As is widely known, the federal spigots in foreign affairs, as in domestic affairs, are now wide open: hundreds of billions of dollars will be spent in Iraq, not to mention the billions of dollars in foreign aid that will be sent to dozens of foreign governments, all under the purported rationale of improving life in those countries.
Setting aside the fact that historically foreign aid has failed to improve the economic well-being of people in the recipient nations, what all too many Americans are blocking out of their minds, unfortunately, is the threat that the U.S. government’s uncontrolled spending binge poses to our own economic security.
According to the Congressional Budget Office, the current fiscal year, which ends this month, will end up with a $401 billion deficit. The original projection for next year was that federal spending would exceed income by $480 billion; the anticipated spending in Iraq has raised that projection to at least $540 billion.
Like it or not, federal spending must ultimately be paid for by the American people, either now — in the form of income taxation — or by adding to the federal government’s ever-growing mountain of national debt ($6.8 trillion and growing), to be paid later either through income taxation or the more likely means of central-bank debasement of the currency (i.e., inflation). Given the unlikelihood that the Bush administration will raise taxes prior to the 2004 elections, it is a virtual certainty that most of the new spending will be financed by new debt, to be paid off later, most likely through inflation.
Those who think that passing the debt to later generations poses no economic cost to current generations ignore the adverse impact of diverting such large amounts of private capital into unproductive government spending. Rising levels of private capital are the key to increased productivity, which in turn forms the basis for real (i.e., noninflationary) increases in wages. Thus, massive government spending, whether financed through taxation or debt, ultimately means a lower standard of living for society.
What Americans might also find disconcerting is the amount of U.S. debt that is held by foreigners — $1.347 trillion, more than one-third of the total. According to an article entitled U.S. Debt to Asia Swelling, published in the September 12 issue of the Washington Post, Japan now owns $440 billion in U.S. securities, equal to more than one-tenth of all outstanding issues. China, the second-largest buyer of U.S. securities, now owns more than $122 billion, while five other Asian countries — Hong Kong, South Korea, Taiwan, Singapore, and Thailand — own more than $166 billion.
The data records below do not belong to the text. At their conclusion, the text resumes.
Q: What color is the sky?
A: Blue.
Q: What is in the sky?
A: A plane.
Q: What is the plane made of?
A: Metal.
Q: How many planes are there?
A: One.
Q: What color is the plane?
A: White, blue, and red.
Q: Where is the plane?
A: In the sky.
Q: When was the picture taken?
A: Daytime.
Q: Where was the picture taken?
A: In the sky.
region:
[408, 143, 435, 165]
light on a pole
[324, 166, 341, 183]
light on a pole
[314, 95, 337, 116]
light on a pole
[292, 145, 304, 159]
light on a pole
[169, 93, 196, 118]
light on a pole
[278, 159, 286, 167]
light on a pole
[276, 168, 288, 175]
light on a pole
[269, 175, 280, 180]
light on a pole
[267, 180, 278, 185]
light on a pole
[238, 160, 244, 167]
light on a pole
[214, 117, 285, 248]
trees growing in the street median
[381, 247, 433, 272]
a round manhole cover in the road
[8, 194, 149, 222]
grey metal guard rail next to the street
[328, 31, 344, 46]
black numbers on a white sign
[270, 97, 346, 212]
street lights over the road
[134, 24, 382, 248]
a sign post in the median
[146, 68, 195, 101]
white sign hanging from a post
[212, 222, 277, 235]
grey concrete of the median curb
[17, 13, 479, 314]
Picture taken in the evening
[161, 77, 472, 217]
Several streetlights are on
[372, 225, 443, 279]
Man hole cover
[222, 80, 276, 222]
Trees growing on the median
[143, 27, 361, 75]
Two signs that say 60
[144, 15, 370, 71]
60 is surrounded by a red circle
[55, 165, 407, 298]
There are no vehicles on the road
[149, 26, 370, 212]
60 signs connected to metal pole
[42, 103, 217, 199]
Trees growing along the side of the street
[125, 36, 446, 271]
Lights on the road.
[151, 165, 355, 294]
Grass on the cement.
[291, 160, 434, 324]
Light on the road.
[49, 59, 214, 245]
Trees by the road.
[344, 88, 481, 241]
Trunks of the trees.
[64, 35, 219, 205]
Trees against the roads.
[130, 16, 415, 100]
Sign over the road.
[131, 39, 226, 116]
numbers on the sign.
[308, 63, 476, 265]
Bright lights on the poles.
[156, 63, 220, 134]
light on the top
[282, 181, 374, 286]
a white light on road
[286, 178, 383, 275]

As Joan Zheng, formerly of the central bank of China (i.e., China’s Federal Reserve System) and now an economist at J.P. Morgan in Hong Kong, put it, “The U.S. dollar is now at the mercy of Asian governments.” She might have added, “Thanks to the profligate spending habits of U.S. officials.”
Americans had better hope that foreigners never decide to dump all that debt onto the market at once, because it would undoubtedly produce an extremely ugly financial and economic crisis whose magnitude is impossible to predict. Given the propensity of Washington officials to make enemies overseas, the threat of such a crisis now hangs over our nation like a sword of Damocles.
The American people might well come to rue the day they embraced the “Don’t worry. Be happy. Trust us” mantra of their elected and appointed federal officials, who undoubtedly would view a severe economic emergency as just another opportunity to further expand their powers over the American people. We could easily imagine them repeating the mantra that federal officials employed after monetary manipulation by the Federal Reserve caused the 1929 stock-market crash and the Great Depression: “America’s free-enterprise system has failed. Entrust us with more power so we can get you out of the crisis.”
It would behoove the American people to reject the notion of blind trust in government, at least with respect to economic matters, long before such a crisis can befall us. Americans would do well to finally take to heart the admonition of our Founding Fathers: that the greatest threat both to our liberty and security lies not with some foreign enemy but rather with our own government, which is precisely why the Framers designed the Constitution with the aim of protecting us from it.